Failure handler is registered using OpenSSLProxyOptions::registerFailureHandler(string $pattern, Closure $cb) where:

• $pattern denotes internal function name for which the handler is executed. If prefixed with regex: then the remainder is interpreted as regular expression.

  E.g. regex:openssl_.* or regex:.* will catch all openssl_* functions that fail

• $cb is callback accepting 1 parameter of OpenSSLCallFailedException and returning Throwable. It's also totally okay to throw directly from the callback without returning anything.

Note that OpenSSLProxyOptions is immutable class, where each call to registerFailureHandler returns cloned instance of itself with new handler added.

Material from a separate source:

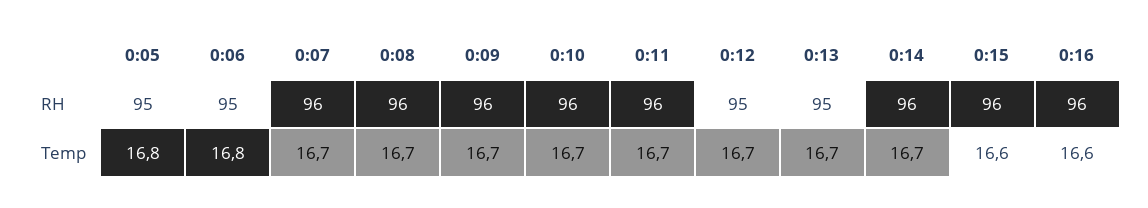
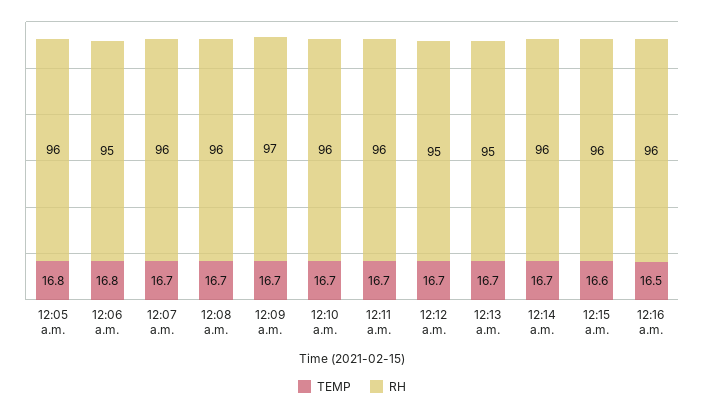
RH, 0:05: 95 -> 96
RH, 0:09: 96 -> 97
Temp, 0:16: 16.6 -> 16.5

To register multiple handlers at once without cloning and throwing away lots of objects for nothing use OpenSSLProxyOptions::registerFailureHandlers(array $callbacks), where $callbacks contains $pattern and $cb parameters in associative way:

use margusk\OpenSSL\Wrapper\Proxy\Options as OpenSSLProxyOptions;
use margusk\OpenSSL\Wrapper\Exception\OpenSSLCallFailedException;

// Register specific handler for "openssl_pkey_new" and another handler for the rest of "openssl_*" functions
$options = (new OpenSSLProxyOptions())
    ->registerFailureHandlers([
        'openssl_pkey_new' => function(OpenSSLCallFailedException $exception): Throwable {
            myLoggingFunc1($exception->funcName() . ': ' $exception->getMessage());

            return new MyCustomException(
                $exception->getMessage(), 
                $exception->getCode(), 
                $exception
           );
        },
        
        'regex:openssl_.*' => function(OpenSSLCallFailedException $exception): Throwable {
            myLoggingFunc2($exception->funcName() . ': ' $exception->getMessage());
            return $exception;
        }
    ]);

License

This library is released under the MIT License.